The rapid development of Science has tremendously increased our factual knowledge. There is an absolute need for guiding principles that explain what is observed and steer what is going to be discovered, which can only be provided by Theoretical and Computational sciences. In the words of the Nobel Committee, when the Nobel Prize in Chemistry was awarded to Pople and Kohn in 1998, “Quantum chemistry is today used within all branches of chemistry and molecular physics [and] affords deeper understanding of molecular processes that cannot be obtained from experiments alone."

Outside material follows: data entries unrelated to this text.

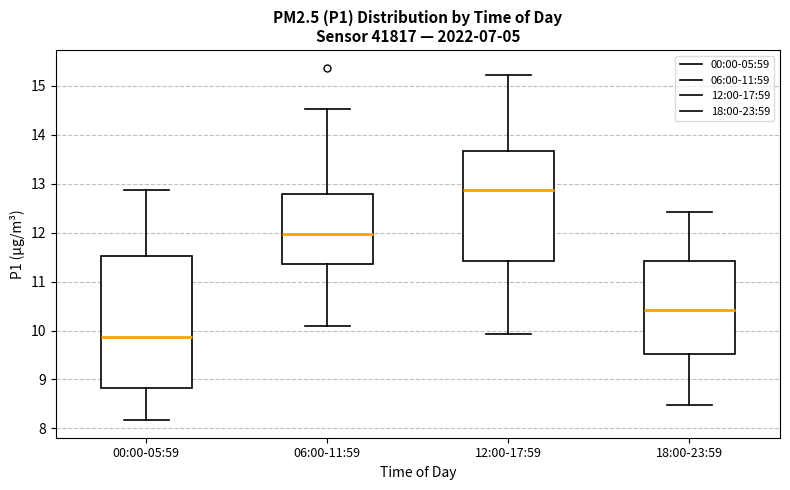

Which box has the lowest median line?

00:00-05:59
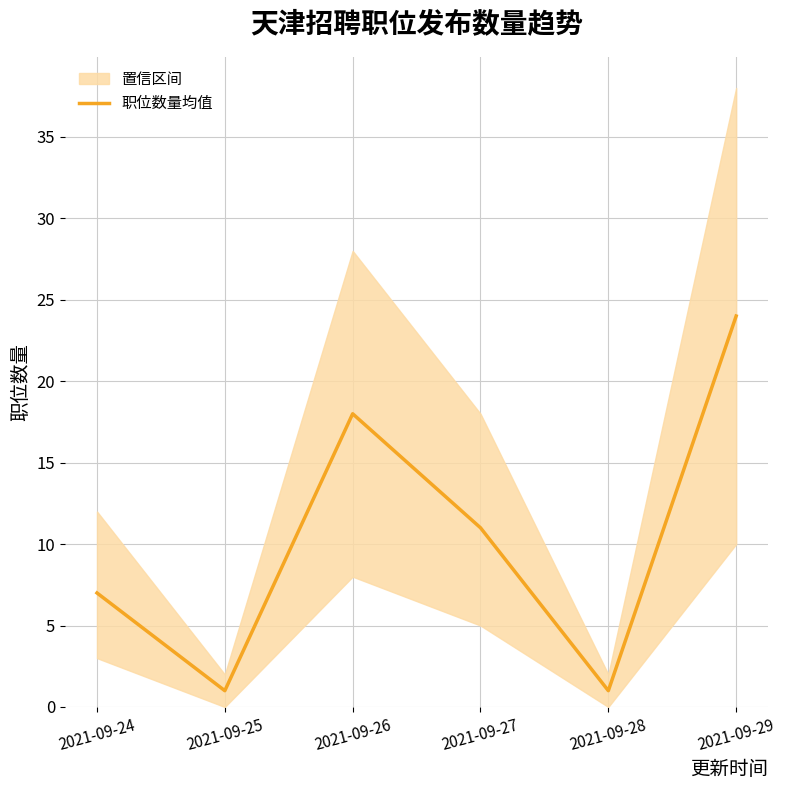

The chart shows a value of 18 at 2021-09-26. True or false?

True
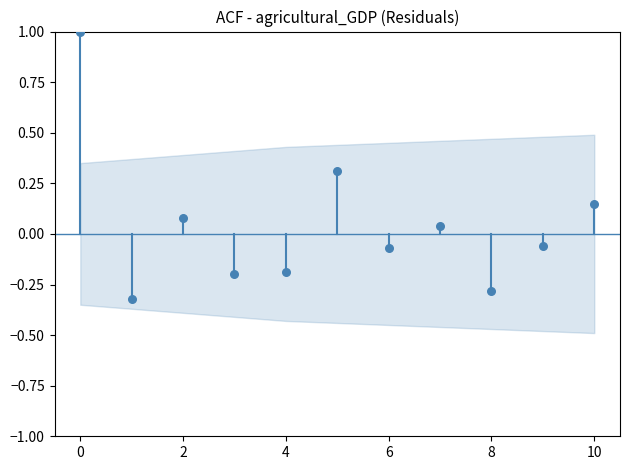

What is the range of Y values (max minus min)?

1.3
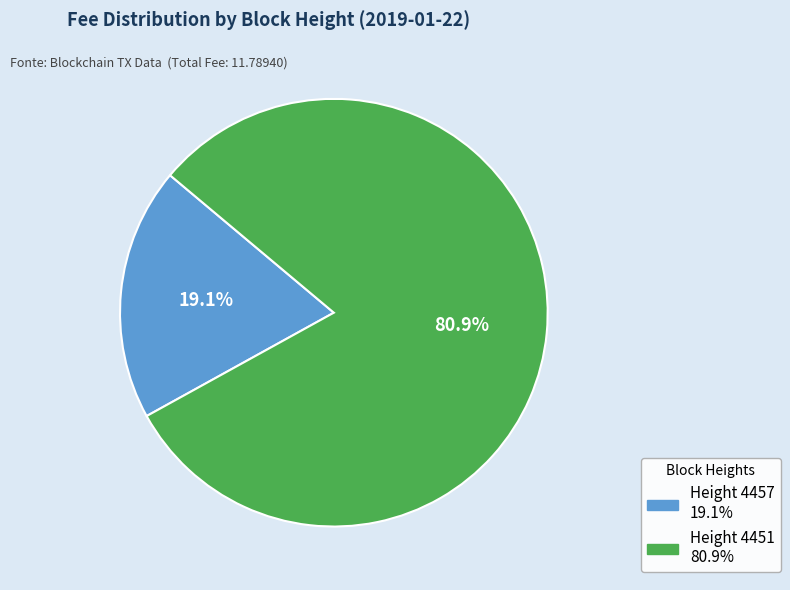

Approximately how many times larger is the value at Height 4451 compared to Height 4457?

4.2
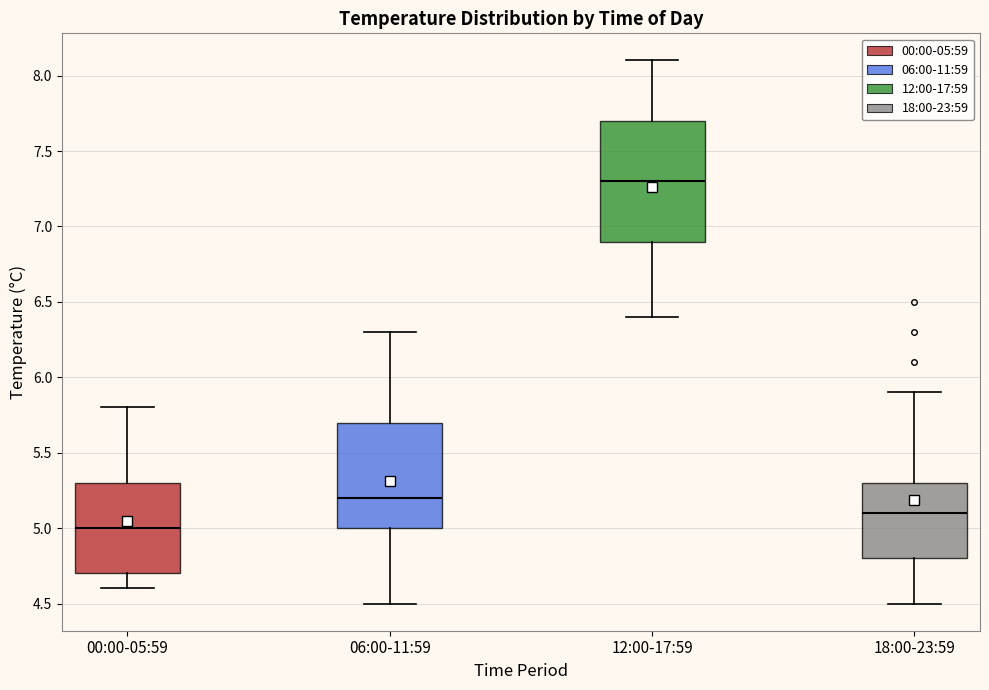

Which box's median line is the lowest?

00:00-05:59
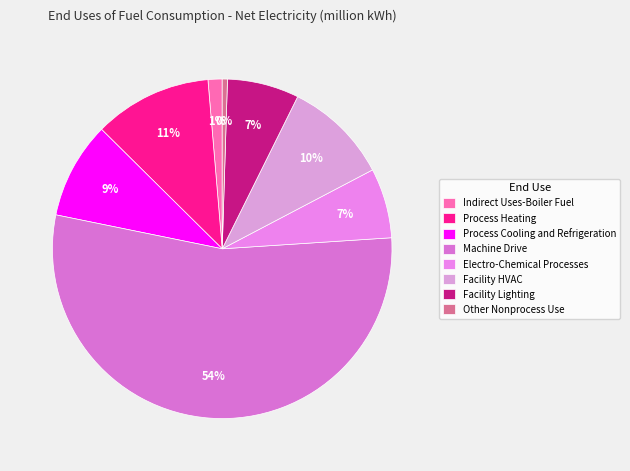

Do Process Cooling and Refrigeration and Facility Lighting together represent more than half of the pie?

No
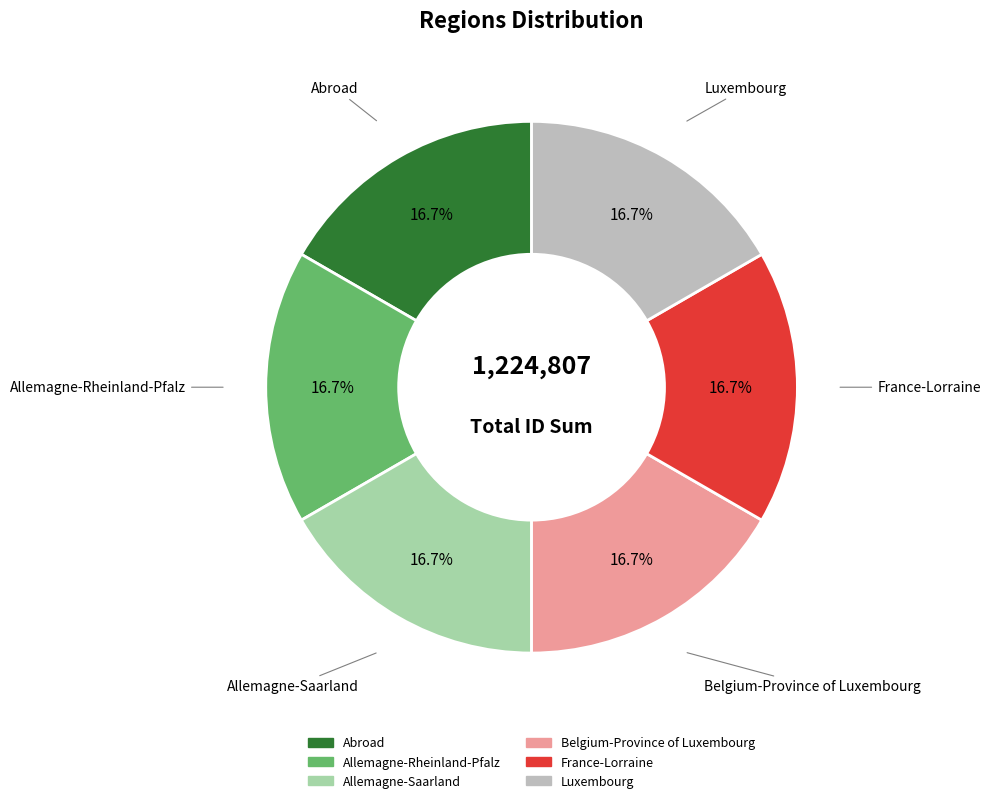

Combined, what portion of the pie is France-Lorraine and Luxembourg?

33.3%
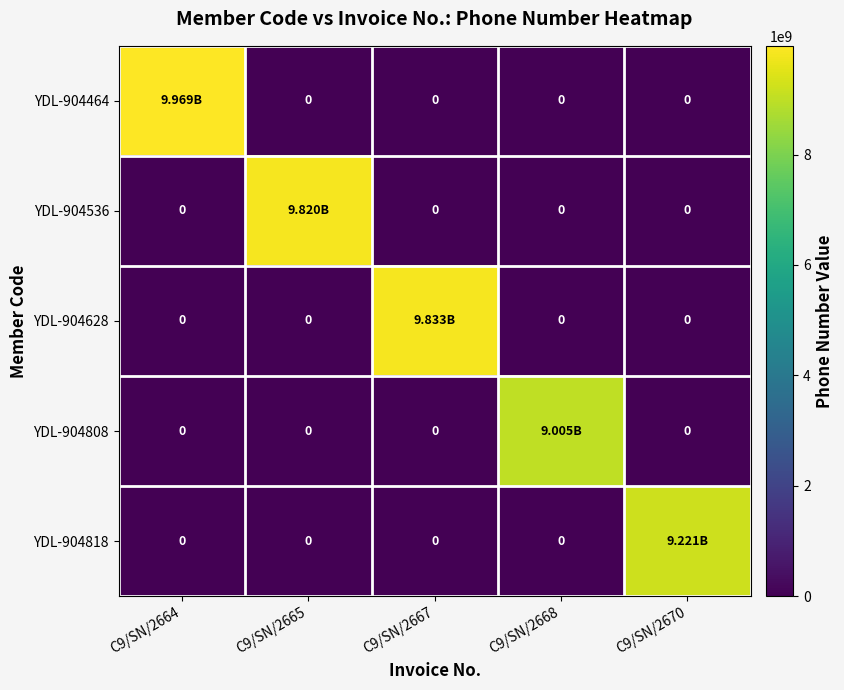

What is the average value of the YDL-904818 series?

1844267089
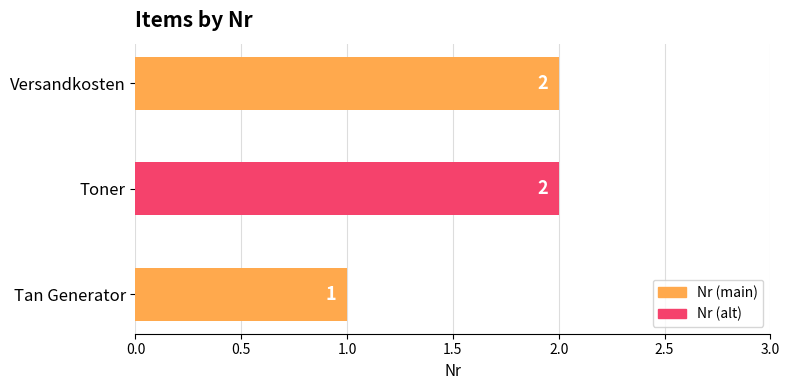

Between Tan Generator and Versandkosten, which is larger?

Versandkosten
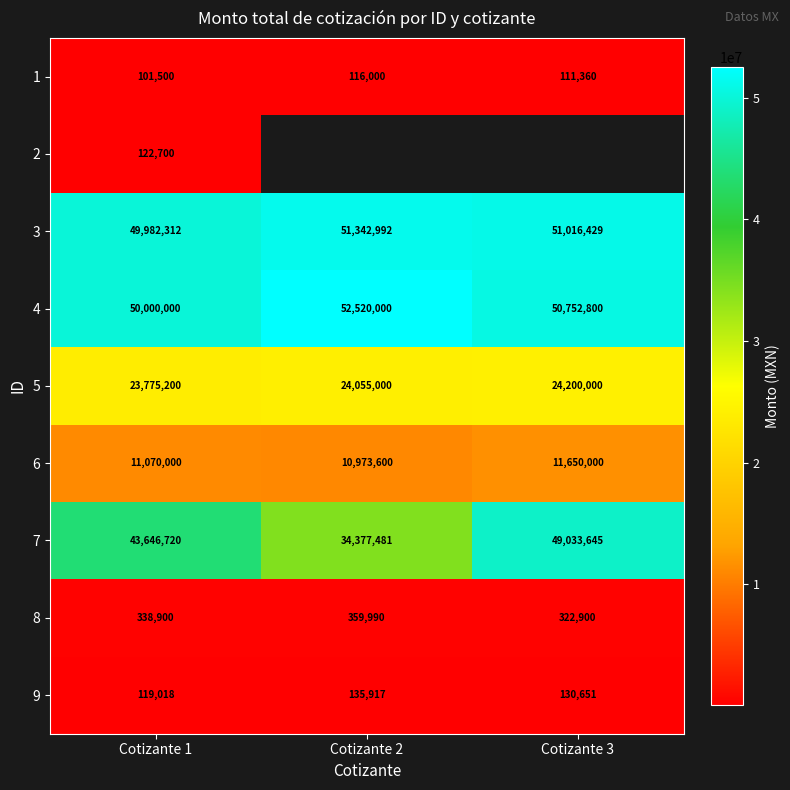

How many values in the 7 series are below 43646720?

1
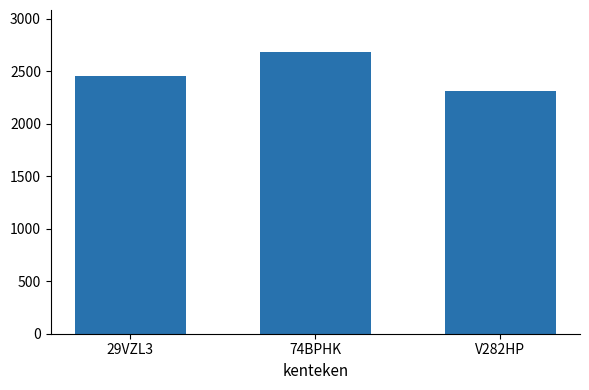

What is the value of the 2nd bar from the left?

2680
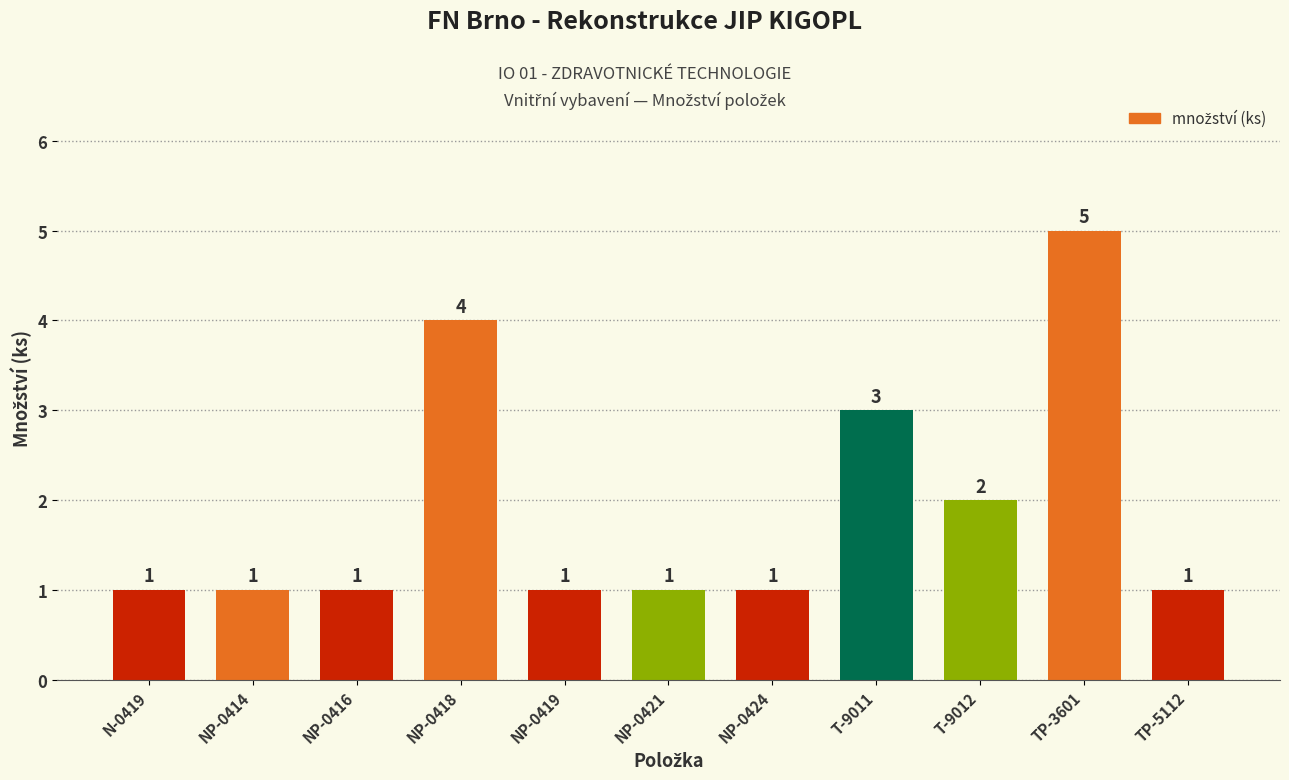

Reading left to right, what are all the values shown in this chart?

N-0419=1	NP-0414=1	NP-0416=1	NP-0418=4	NP-0419=1	NP-0421=1	NP-0424=1	T-9011=3	T-9012=2	TP-3601=5	TP-5112=1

Not surprisingly, computational chemistry and theoretical modelling, have nowadays become mandatory tools in the experimental sciences, in particular in chemistry, physics, material science and biochemistry or biological chemistry. The rapid expansion of this area of research was clearly seen by the American Chemical Society, which a few years ago launched the Journal of Chemical Theory and Computation. In a short period of time, this journal reached a remarkable impact factor (nowadays near 5.0), complementing other previous specialized journals (Theor. Chem. Acc., Int. J. Quantum Chemistry, Comput. Theor. Chem. as well as other journals in which theoretical chemistry is an important issue, such as J. Chem. Phys, Chem. Phys. Lett., J. Phys. Chem. A to cite the most relevant). Europe's (public and private) large efforts in the development of research facilities in the aforementioned fields are also significant, with the creation of a High Performance Computing (HPC) network and the expansion of CECAM (Centre Europeen de Calcul Atomique et Moleculaire). These efforts have underpinned the emergence of research groups that are leaders in the field. Maintaining such leadership requires the training of new experts who can cope with the urgent needs for conceptual analysis and numerical simulation.
The Joint Doctorate Program (JDP) in Theoretical Chemistry and Computational Modelling (TCCM) aims at preparing research leaders in the use and development of computational technologies in molecular sciences, and/or material science, able to work in fundamental areas of Chemistry, Physics, Material Science, Nanoscience, and Biological Chemistry, as well as in innovative pharmaceutical, petrochemical, computer and new-materials industries; experts in the use of High Performance Computing (HPC) and High Throughput Computing (HTC) facilities; and with the competences demanded by the non-academic partners involved in this project, as eventual future employers of the successful doctoral candidates.